If I’m developing a site on a live server (and using the full domain), what is the best way to prevent access from everyone, including robots, until the site is ready?
I know about adding to the robots.txt:
User-agent: *
Disallow: /
and I know about adding to the .htaccess:
DirectoryIndex index.htm
(where the index file is a simple splash page ie. under construction)
You could always password protect it with .htaccess. I generally don’t worry too much about it. If it’s not indexed, and you’re not linking to it from an indexed page, no one will find it anyway.
I wouldn’t count on robots.txt to do it. Some bots might use it to go there.
True, for those bots that bother to read it and are “honest” it would help, but for others it’s tempting bait. I have a few “honeypots” in my robots.txt and they get followed quite regularly despite the disallow.
I guess it depends on how sensitive the files are, but password protection would probably be good enough.

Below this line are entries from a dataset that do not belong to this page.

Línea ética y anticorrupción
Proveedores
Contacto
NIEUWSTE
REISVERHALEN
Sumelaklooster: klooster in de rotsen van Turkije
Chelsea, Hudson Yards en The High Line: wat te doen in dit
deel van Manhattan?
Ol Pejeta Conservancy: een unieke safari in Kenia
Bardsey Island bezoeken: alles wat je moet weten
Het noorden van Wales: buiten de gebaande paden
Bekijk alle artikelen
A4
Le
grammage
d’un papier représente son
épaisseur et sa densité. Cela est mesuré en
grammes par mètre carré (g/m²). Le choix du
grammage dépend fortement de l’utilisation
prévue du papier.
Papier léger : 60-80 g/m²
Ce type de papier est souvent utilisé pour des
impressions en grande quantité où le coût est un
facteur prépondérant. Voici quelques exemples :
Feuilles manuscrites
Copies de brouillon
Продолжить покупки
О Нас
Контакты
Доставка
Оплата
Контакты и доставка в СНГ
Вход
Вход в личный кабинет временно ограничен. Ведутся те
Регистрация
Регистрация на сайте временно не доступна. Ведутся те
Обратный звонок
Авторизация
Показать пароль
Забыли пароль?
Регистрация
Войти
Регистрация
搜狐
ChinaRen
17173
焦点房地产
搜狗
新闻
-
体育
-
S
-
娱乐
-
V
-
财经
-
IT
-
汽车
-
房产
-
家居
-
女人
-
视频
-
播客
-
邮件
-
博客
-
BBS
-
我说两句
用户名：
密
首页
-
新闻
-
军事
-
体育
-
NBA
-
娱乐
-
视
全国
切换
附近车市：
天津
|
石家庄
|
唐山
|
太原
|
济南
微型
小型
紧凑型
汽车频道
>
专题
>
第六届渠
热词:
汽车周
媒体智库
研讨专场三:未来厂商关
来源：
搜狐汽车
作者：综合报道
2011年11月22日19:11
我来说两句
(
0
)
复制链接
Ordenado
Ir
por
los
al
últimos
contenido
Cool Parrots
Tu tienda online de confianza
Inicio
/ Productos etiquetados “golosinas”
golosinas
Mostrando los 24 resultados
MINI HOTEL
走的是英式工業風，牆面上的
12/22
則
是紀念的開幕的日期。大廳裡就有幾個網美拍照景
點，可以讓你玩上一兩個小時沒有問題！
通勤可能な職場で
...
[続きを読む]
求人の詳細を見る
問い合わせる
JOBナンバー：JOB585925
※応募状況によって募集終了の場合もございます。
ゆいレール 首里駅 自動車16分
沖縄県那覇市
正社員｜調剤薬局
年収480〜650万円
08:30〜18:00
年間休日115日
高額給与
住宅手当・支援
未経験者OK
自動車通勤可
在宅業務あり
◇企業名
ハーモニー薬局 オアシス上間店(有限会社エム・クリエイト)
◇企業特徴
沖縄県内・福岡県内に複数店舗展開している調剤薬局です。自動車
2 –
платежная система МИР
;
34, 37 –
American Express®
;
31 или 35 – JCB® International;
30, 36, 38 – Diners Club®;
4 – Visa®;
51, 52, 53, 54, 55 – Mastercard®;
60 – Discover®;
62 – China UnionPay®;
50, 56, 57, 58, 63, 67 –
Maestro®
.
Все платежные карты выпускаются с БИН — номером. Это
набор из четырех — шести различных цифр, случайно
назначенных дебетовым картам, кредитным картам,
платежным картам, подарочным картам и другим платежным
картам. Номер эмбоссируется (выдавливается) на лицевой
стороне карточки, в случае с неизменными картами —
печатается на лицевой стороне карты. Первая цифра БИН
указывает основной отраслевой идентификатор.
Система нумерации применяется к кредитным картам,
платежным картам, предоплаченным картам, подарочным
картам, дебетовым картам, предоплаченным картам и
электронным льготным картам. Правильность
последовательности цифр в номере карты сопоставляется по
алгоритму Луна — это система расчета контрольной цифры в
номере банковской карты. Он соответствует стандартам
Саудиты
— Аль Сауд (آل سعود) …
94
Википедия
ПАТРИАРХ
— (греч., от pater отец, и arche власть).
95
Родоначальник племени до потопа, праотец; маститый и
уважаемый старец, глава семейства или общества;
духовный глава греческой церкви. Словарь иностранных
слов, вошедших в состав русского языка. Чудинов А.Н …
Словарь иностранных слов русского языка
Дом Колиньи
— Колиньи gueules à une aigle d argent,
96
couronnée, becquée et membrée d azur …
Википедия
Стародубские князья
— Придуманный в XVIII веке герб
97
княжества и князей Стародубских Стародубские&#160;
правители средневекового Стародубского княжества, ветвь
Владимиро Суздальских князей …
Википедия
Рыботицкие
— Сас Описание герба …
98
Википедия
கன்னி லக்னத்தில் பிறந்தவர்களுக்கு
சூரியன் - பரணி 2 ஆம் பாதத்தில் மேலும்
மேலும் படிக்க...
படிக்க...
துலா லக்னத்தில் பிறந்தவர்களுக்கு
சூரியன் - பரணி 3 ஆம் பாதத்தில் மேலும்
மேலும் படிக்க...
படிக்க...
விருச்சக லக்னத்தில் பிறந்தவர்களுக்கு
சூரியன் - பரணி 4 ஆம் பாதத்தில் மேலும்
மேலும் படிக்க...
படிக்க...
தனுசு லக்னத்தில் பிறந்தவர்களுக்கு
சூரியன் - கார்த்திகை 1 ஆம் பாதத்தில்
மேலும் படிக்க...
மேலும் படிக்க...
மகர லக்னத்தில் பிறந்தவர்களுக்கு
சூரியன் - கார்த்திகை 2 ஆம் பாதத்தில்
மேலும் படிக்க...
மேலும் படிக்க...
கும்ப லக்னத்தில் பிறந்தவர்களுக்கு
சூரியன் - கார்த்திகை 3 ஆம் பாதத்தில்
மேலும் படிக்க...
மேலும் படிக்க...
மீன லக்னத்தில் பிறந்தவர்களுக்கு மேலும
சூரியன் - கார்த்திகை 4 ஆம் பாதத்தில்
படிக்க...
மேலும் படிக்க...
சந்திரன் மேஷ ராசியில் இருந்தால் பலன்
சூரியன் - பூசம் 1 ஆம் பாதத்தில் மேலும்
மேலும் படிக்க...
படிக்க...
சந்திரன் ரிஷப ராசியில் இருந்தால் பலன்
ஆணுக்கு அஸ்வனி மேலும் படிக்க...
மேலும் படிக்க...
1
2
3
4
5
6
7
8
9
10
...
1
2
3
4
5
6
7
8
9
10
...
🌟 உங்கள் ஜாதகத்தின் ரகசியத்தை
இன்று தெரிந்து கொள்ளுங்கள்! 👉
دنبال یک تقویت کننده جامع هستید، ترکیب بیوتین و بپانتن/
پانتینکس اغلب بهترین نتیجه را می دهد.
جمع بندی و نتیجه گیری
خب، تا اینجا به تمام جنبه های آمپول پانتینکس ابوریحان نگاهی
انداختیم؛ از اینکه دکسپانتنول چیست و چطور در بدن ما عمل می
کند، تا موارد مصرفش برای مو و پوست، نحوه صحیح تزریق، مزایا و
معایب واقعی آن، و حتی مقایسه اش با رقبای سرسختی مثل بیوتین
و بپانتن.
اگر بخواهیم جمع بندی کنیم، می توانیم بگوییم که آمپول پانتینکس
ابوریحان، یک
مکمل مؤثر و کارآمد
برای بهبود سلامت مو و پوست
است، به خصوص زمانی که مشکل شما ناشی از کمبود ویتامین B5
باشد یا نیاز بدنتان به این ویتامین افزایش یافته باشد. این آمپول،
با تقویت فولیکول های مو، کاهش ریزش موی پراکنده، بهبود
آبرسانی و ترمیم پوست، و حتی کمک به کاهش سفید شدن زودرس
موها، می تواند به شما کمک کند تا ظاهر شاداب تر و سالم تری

Maybe you could also do a rewrite for all Remote Addresses except yours - if you will always be using the same IP(s).
If they’re extremely sensitive you could put them outside of the root and access them via script only, but that would be more involved and I imagine would be overkill seeing as you plan to eventually host them in an accessible area anyway.
The htaccess password protection is the quickest and easiest way, otherwise you can load up httpd.conf and only allow YOUR IP address to access your specific area.